**ABOUT THIS EXERCISE**. Reproduce the portion of the Ann Ladson profile starting with "Of course she" and going on through "up and paint).", word for word.
(PAGE EXTRACT Opens)
Of course she did. Dreaming up ideas and making them work is her thing, her stock and trade. She’s Charleston’s modern-day Renaissance gal, born and bred here, with a skill set that ranges from pastry baker to chandelier maker, all-purpose engineer to seamstress extraordinaire. Her two-story on Cypress Street on the northern end of downtown is like a well-dressed workshop, buzzing with projects past and present but without the mismatched tools and bad lighting. Rather, everything here has its place, like long-collected artwork (i.e., vintage prints of sleek Airstream trailers), handcrafted fixtures (think Anthropologie meets 1stdibs), and rescued and rehabbed furniture (like the pair of end tables she dragged out of the Sunday trash on Sullivan’s Island to polish up and paint).

And like any self-respecting craftsman—ahem, craftswoman—she’s as comfortable talking shop as she is combing through a bin of eyebolts, a bottle of beer and a folder full of new projects and ideas at her side. Still, at a quarter to four on a Wednesday afternoon, she feels she needs to explain the Miller High Life in her hand. “I’m already on vacation,” she laughs. In just hours, she and live-in boyfriend John Shaffer are flitting off to Amsterdam for a bit of houseboat dwelling, then to a flat in the Raval area of Barcelona, and finally to Ibiza, a Spanish island off the coast of Valencia. That’s a lot of trip for just two weeks, but that’s Ann Ladson. Adventures, both at home and abroad, are her thing.
(PAGE EXTRACT Closes)
(COLLECTED DATA Opens)
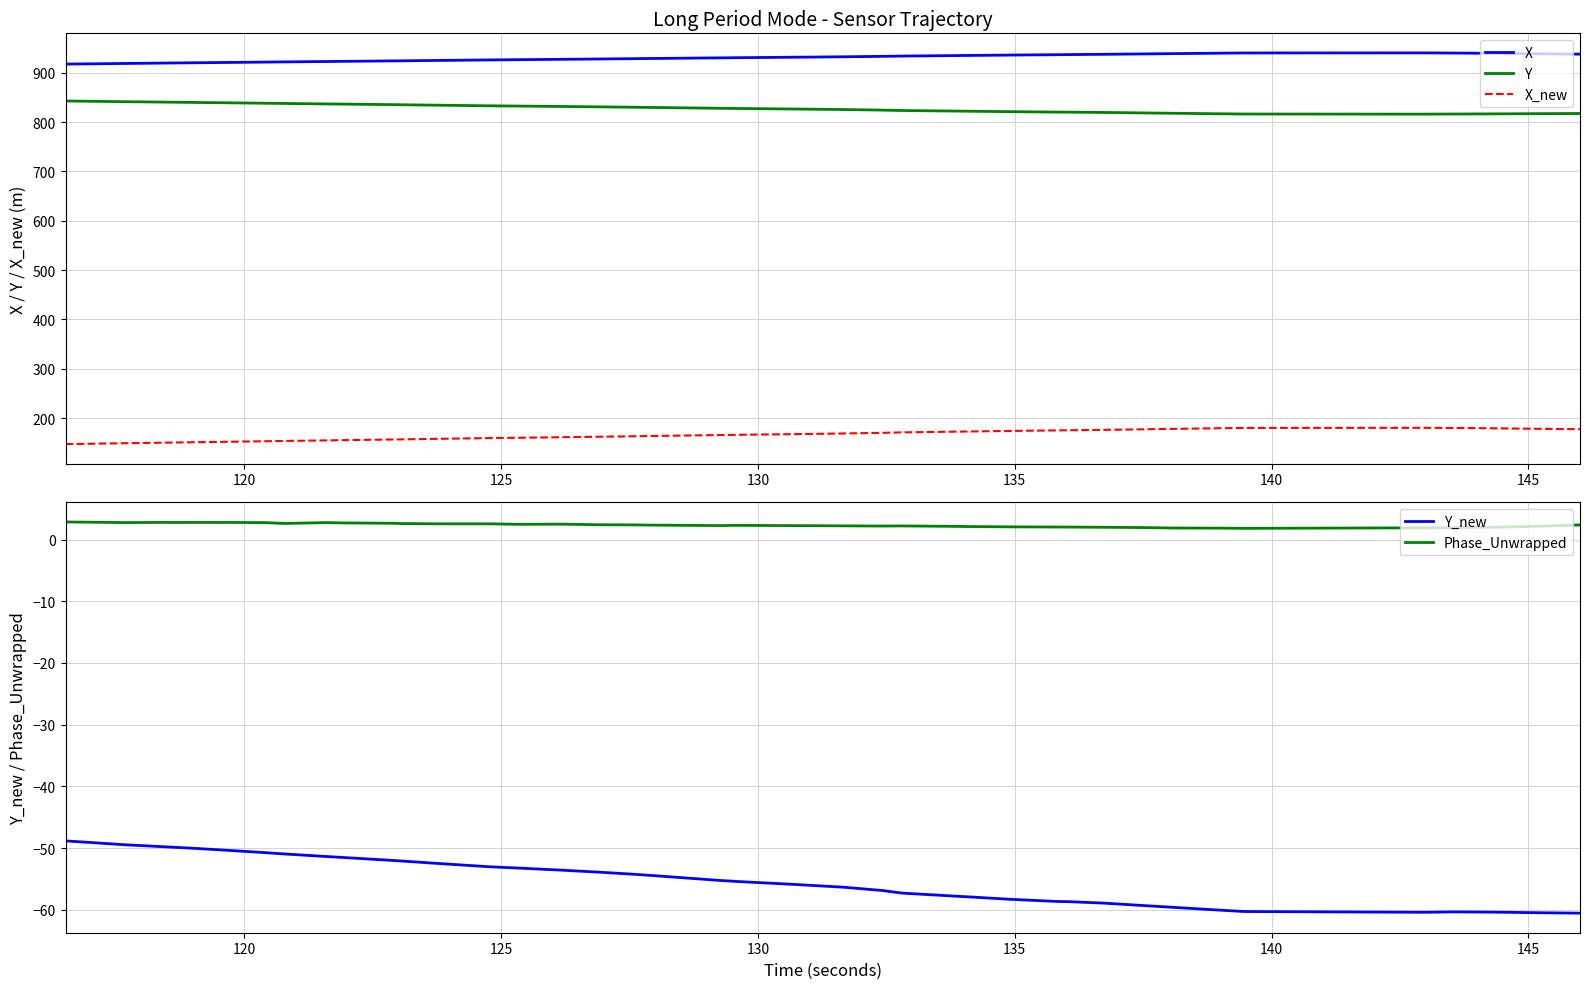

True or false: X_new and X cross at least once.

False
(COLLECTED DATA Closes)
**RESPONSE**.
Of course she did. Dreaming up ideas and making them work is her thing, her stock and trade. She’s Charleston’s modern-day Renaissance gal, born and bred here, with a skill set that ranges from pastry baker to chandelier maker, all-purpose engineer to seamstress extraordinaire. Her two-story on Cypress Street on the northern end of downtown is like a well-dressed workshop, buzzing with projects past and present but without the mismatched tools and bad lighting. Rather, everything here has its place, like long-collected artwork (i.e., vintage prints of sleek Airstream trailers), handcrafted fixtures (think Anthropologie meets 1stdibs), and rescued and rehabbed furniture (like the pair of end tables she dragged out of the Sunday trash on Sullivan’s Island to polish up and paint).